With a band of +/- 5%, the exchange rate ceiling and floor are therefore now set at 23,069 VND/USD and 25,497 VND/USD, respectively.

Meanwhile, the buying and selling rates offered by the central bank remained unchanged at 23,400 VND/USD and 25,450 VND/USD, respectively.

Despite the significant increase in the daily reference rate, commercial banks continued to keep their USD/VND quotes at the ceiling level. As a result, all major banks are currently selling USD at 25,497 VND/USD, the highest level in history, even surpassing the rates observed in April and May 2024. This also marks the 13th consecutive session where commercial banks have quoted their rates at or near the ceiling level.

So far this year, the USD/VND exchange rate in the commercial banking sector has increased by approximately 1,100 VND, or 4.4%. Specifically, in October and November alone, the VND has depreciated by more than 3% against the USD.

In the interbank market, the exchange rate closed at 25,385 VND/USD on November 6th, an increase of 39 VND compared to the previous session, bringing the total increase since the beginning of the year to over 4.6%.

In the free market, after a sharp decline in the previous session, the USD rebounded strongly this morning. Currently, foreign exchange trading points are buying and selling USD at around 25,720 VND/USD and 25,820 VND/USD, respectively, a significant increase of 120 VND compared to yesterday’s rates. Overall, the USD has appreciated by about 1,000 VND, or 4%, in the free market since the beginning of the year.

The surge in the USD/VND exchange rate comes as the US Dollar Index (DXY), which measures the strength of the greenback against a basket of major currencies, soared above 105 points, reaching its highest level since early July 2024.

According to Reuters, the US dollar is hovering near a four-month high as markets react to Donald Trump’s overwhelming victory in the US presidential election and the Republican Party’s retention of the Senate. Control of the House of Representatives remains uncertain, with the Republican Party currently holding a majority.

A comprehensive Republican victory would enable the party to implement more significant legislative changes, potentially causing greater turmoil in the currency market.

Trump’s policies on illegal immigration, new tariffs, and deregulation could boost growth and inflation, reducing the likelihood of Fed interest rate cuts.

Nikos Tzabouras, a senior market analyst at Traduel, commented, “This could push inflation higher and force the Fed to loosen policy more slowly, which is dollar-positive.”

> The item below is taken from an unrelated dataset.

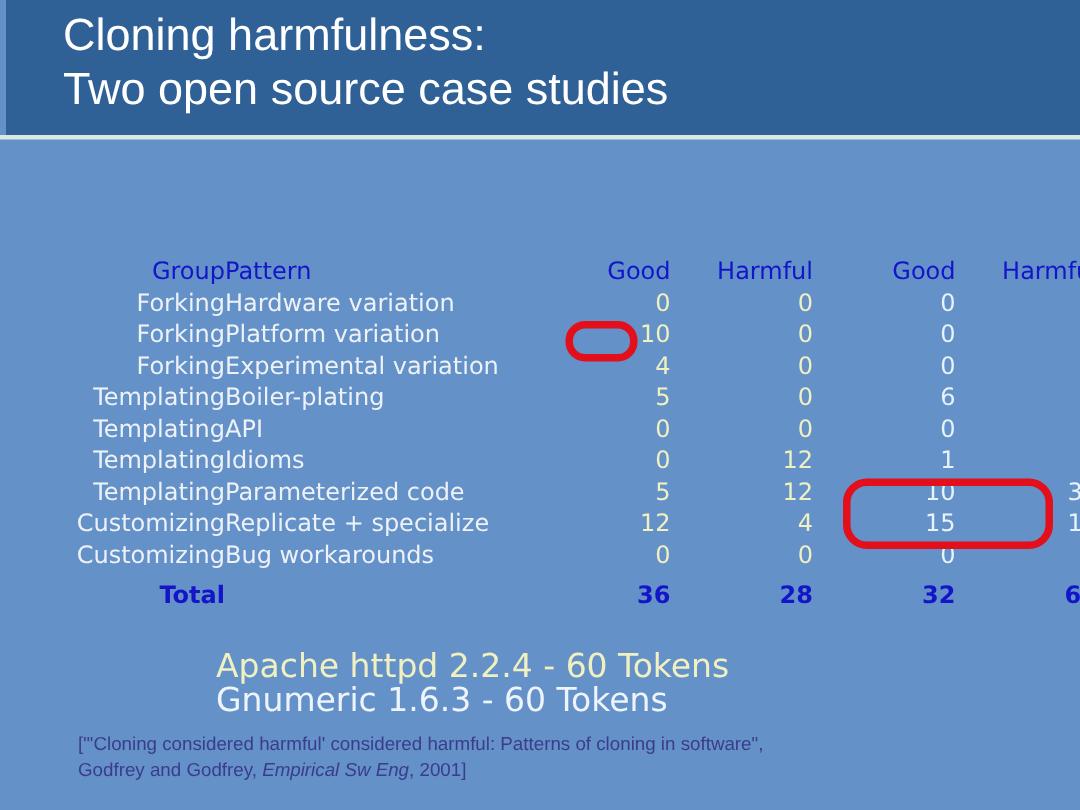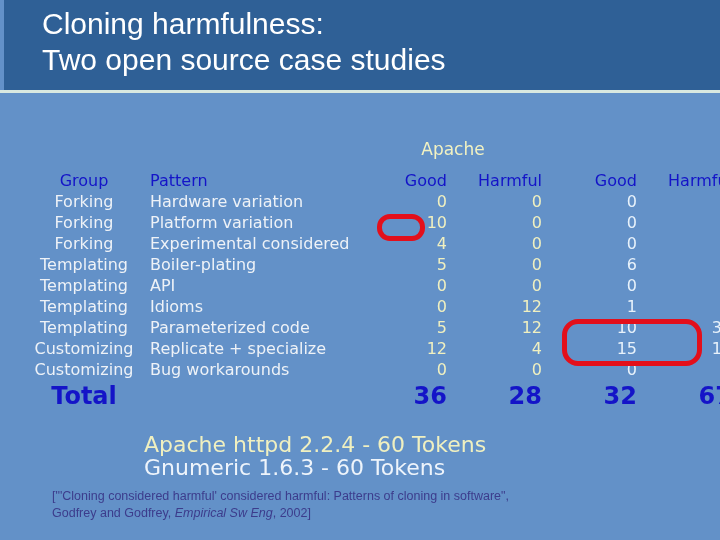"Apache" div.grp-apache { html: <div>Apache</div> -> none }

According to the CME Group’s FedWatch tool, the market now expects a 70% chance of a Fed rate cut next month, down from 77% in the previous session, following the election results.

As the USD/VND exchange rate faces significant pressure from both international markets and rising domestic foreign currency demand, the SBV is employing a dual approach to curb the rate’s ascent.

The first measure involves the resumption of treasury bill issuance after a nearly two-month hiatus. Starting October 18th, the SBV began auctioning treasury bills again, aiming to absorb excess VND liquidity in the banking system and push up interbank lending rates.

For banks in need of support, the SBV remains willing to provide loans through the open market operation (OMO) channel, but at a relatively high interest rate of 4% per annum.

By utilizing both treasury bills and OMO simultaneously, the SBV aims to achieve the dual objective of ensuring liquidity for the banking system while reducing pressure on the exchange rate by narrowing the interest rate differential between the VND and the USD in the interbank market.

As the exchange rate continued to climb, the SBV resorted to a more forceful measure: foreign currency intervention. From the afternoon of October 24th, the SBV raised the intervention exchange rate to 25,450 VND/USD at the Vietnam Foreign Trade Stock Company (Vietcombank). Additionally, according to sources in the interbank market, the central bank notified banks of the resumption of spot foreign currency intervention sales at the rate of 25,450 VND/USD – the same intervention rate applied by the SBV in April 2024.

Thus, the SBV is employing both treasury bills and foreign currency sales to curb the rising exchange rate, similar to the approach taken in the second quarter and early third quarter of this year. The central bank’s actions are expected to help rein in the surging exchange rate, but they may also impact VND liquidity in the interbank market.